_PASSAGE TO READ_
She drops her inside shoulder and falls in on circles because she lacks balance, so my uneven hands are actually deliberate to try to lift her inside shoulder.


----------



## Jan1975 (Sep 7, 2015)

I'm glad it's going so well! Congrats!


----------



## blue eyed pony (Jun 20, 2011)

So we sorted out an English saddle (a dressage I've had for a while). It doesn't fit me too great but it fits her ok so it'll do for now. 

She's getting officially measured on Sunday so I'll know precisely how big she is, plus I think she's gone bum high = high probability she's still growing.


----------



## blue eyed pony (Jun 20, 2011)

I'm also practicing tail braiding because I need to - if I want to show her, the standard of presentation in the Thoroughbred ring is incredibly high.


----------



## Jan1975 (Sep 7, 2015)

Wow, nice job on the braid! The saddle looks nice on her, too!


----------



## ellygraceee (May 26, 2010)

Sorry, a touch off topic, but did you post the picture of your tail braid in a big Australian horsey facebook group a few days ago? I swear I've seen this picture before! 

Also, lovely mare! I love her colour!


----------



## JulieG (Jun 25, 2013)

Nice braiding!


----------



## blue eyed pony (Jun 20, 2011)

I did! It's a fabulous group. I'm not a showie so presentation is a huge mystery to me, in showjumping if your horse is clean and plaited, and your tack is clean, and everything matches, you're better presented than 75% or more of other competitors

She was super well behaved for measuring! I'm really proud of her. She tried so so hard. 

Turns out she is in fact only 16.1 - which surprised me a little bit because I'd have sworn she was markedly bigger than the farm owner's show horse (who is officially measured at 16.1 1/4) but the measuring stick doesn't lie!

We'll be watching a showjumping competition next weekend and there's a strong possibility we'll be going to the beach as well. Super keen!


----------

_WORK REQUEST_
Reproduce the portion of the forum thread about the mare starting at "I'm glad it's" and ending at "she's still growing.".

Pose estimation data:
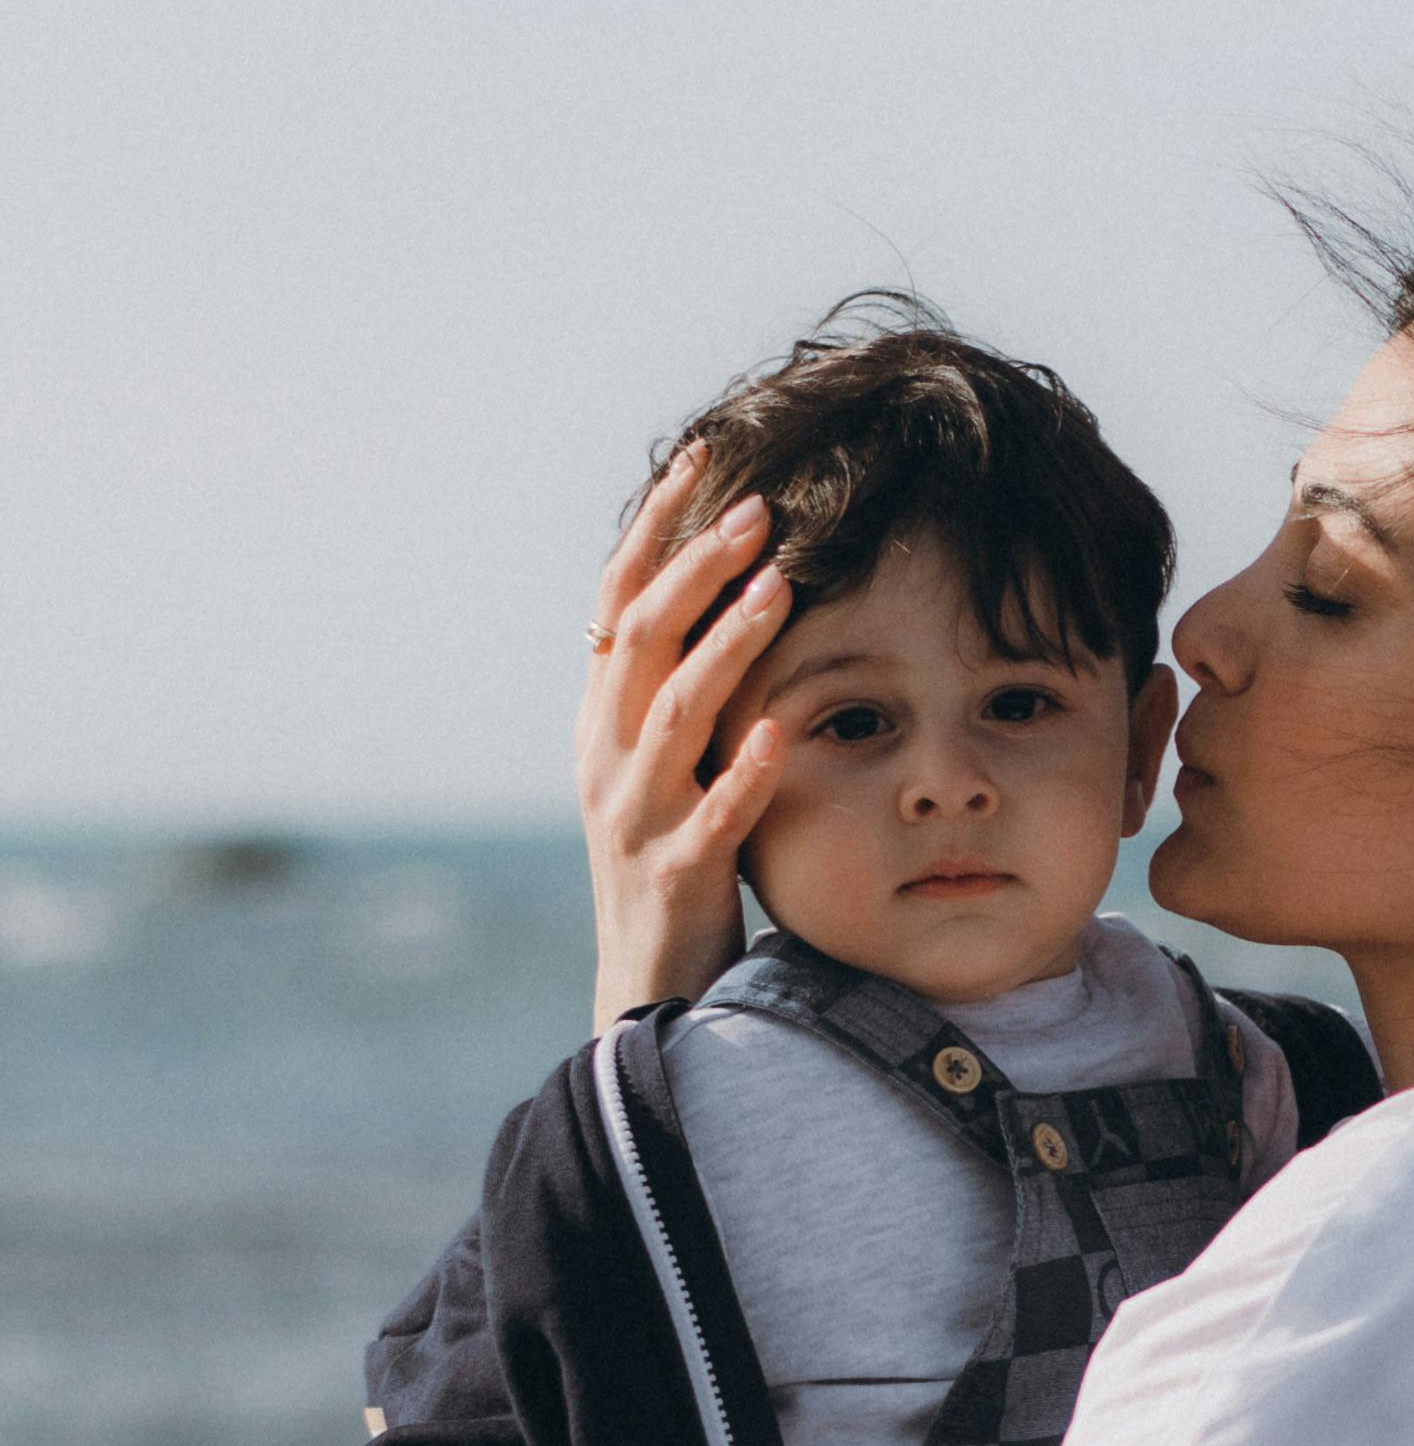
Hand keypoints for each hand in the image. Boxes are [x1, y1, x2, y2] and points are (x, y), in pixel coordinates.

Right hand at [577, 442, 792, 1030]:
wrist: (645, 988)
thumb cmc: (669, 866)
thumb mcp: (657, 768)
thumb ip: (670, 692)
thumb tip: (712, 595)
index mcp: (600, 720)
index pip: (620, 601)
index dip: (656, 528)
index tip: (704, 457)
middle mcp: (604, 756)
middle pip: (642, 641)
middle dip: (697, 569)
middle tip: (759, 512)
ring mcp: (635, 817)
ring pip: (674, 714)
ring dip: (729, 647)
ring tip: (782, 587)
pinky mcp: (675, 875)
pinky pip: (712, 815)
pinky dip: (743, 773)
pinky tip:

--

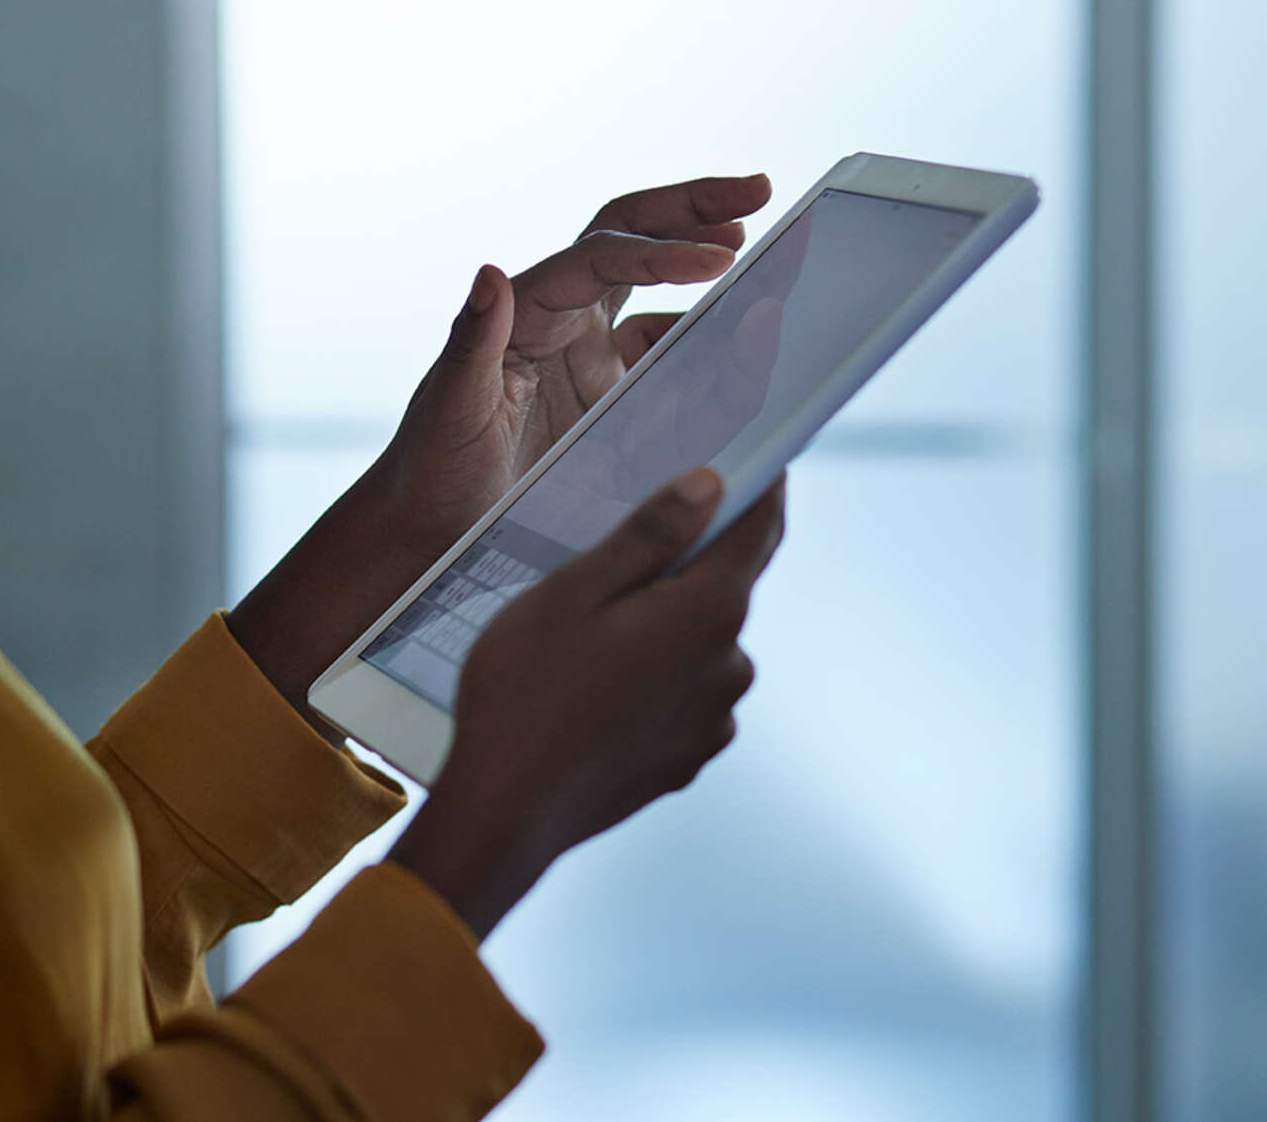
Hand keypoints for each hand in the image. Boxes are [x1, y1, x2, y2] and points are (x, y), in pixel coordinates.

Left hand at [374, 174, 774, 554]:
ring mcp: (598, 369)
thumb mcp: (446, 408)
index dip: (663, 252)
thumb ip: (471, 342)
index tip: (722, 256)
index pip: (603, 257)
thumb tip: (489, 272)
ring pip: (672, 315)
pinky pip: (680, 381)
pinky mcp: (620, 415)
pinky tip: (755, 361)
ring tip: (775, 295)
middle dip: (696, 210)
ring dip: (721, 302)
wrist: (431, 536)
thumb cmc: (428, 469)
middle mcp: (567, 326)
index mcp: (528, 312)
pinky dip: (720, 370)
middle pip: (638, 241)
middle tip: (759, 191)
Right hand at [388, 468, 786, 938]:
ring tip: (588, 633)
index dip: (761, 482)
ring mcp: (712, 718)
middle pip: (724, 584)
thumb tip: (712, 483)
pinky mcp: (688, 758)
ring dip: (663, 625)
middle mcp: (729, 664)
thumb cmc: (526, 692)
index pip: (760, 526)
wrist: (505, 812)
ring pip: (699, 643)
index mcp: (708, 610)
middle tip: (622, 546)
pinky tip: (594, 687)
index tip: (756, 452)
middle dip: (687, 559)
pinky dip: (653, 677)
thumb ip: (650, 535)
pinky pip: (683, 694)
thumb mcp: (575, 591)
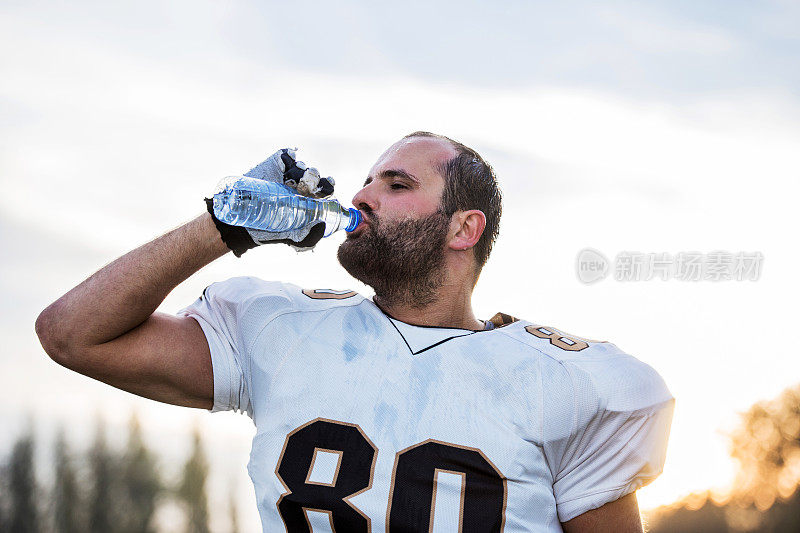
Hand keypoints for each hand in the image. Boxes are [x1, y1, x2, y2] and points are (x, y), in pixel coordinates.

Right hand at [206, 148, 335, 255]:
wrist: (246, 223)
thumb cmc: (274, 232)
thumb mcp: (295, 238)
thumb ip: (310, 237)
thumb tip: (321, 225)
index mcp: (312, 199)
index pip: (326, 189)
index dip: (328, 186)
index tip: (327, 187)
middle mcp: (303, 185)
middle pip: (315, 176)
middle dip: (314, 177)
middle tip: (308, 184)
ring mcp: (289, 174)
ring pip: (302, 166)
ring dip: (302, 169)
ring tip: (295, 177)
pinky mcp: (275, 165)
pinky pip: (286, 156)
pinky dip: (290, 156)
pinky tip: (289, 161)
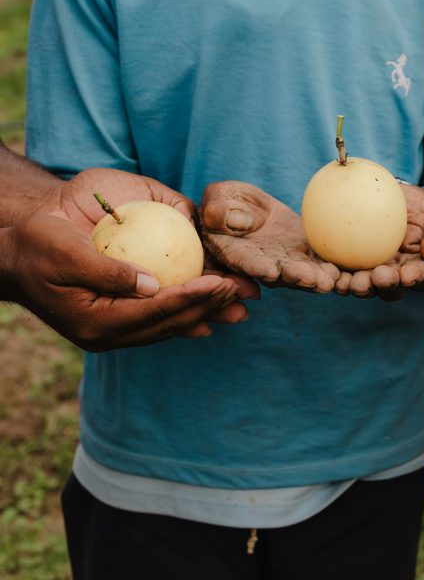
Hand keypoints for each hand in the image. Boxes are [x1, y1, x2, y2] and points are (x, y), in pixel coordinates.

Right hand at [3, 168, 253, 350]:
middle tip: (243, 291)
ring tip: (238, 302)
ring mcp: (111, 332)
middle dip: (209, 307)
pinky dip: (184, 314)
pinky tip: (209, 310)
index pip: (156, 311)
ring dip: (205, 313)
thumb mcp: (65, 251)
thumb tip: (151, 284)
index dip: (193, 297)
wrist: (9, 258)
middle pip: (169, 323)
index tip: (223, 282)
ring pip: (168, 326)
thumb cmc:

* * *

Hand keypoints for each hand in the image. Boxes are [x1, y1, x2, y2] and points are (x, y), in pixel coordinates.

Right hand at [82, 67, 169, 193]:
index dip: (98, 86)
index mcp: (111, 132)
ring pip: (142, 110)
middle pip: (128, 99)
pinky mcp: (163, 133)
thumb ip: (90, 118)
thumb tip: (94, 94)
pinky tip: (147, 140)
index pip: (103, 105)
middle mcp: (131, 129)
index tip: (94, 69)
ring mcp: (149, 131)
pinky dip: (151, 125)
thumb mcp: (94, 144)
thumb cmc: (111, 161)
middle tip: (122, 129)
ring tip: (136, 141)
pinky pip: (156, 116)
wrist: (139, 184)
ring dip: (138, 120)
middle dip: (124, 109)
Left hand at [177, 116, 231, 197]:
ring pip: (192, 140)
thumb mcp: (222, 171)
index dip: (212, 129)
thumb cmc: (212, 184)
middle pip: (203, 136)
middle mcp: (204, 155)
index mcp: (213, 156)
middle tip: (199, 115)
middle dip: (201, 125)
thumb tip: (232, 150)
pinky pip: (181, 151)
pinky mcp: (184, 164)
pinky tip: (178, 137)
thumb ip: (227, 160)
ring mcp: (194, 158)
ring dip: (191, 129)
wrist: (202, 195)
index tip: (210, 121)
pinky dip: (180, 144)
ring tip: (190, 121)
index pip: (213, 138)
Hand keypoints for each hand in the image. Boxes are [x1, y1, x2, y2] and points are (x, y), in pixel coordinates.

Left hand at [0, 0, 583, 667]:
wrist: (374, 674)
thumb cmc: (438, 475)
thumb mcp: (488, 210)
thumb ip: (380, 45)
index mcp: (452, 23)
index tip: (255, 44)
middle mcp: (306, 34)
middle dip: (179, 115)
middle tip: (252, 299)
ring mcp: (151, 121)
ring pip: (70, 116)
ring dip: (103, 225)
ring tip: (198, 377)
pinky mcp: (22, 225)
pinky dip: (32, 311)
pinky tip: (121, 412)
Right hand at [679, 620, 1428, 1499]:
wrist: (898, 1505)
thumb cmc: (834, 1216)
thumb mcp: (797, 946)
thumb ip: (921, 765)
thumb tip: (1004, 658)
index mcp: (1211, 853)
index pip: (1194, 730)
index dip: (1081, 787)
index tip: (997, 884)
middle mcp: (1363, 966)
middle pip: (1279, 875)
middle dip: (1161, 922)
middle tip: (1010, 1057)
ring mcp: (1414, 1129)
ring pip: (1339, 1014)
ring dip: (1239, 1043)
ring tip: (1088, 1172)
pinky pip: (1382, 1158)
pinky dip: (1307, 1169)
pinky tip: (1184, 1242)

_RESPONSE TO THE TASK_
I'm glad it's going so well! Congrats!


----------



## blue eyed pony (Jun 20, 2011)

So we sorted out an English saddle (a dressage I've had for a while). It doesn't fit me too great but it fits her ok so it'll do for now. 

She's getting officially measured on Sunday so I'll know precisely how big she is, plus I think she's gone bum high = high probability she's still growing.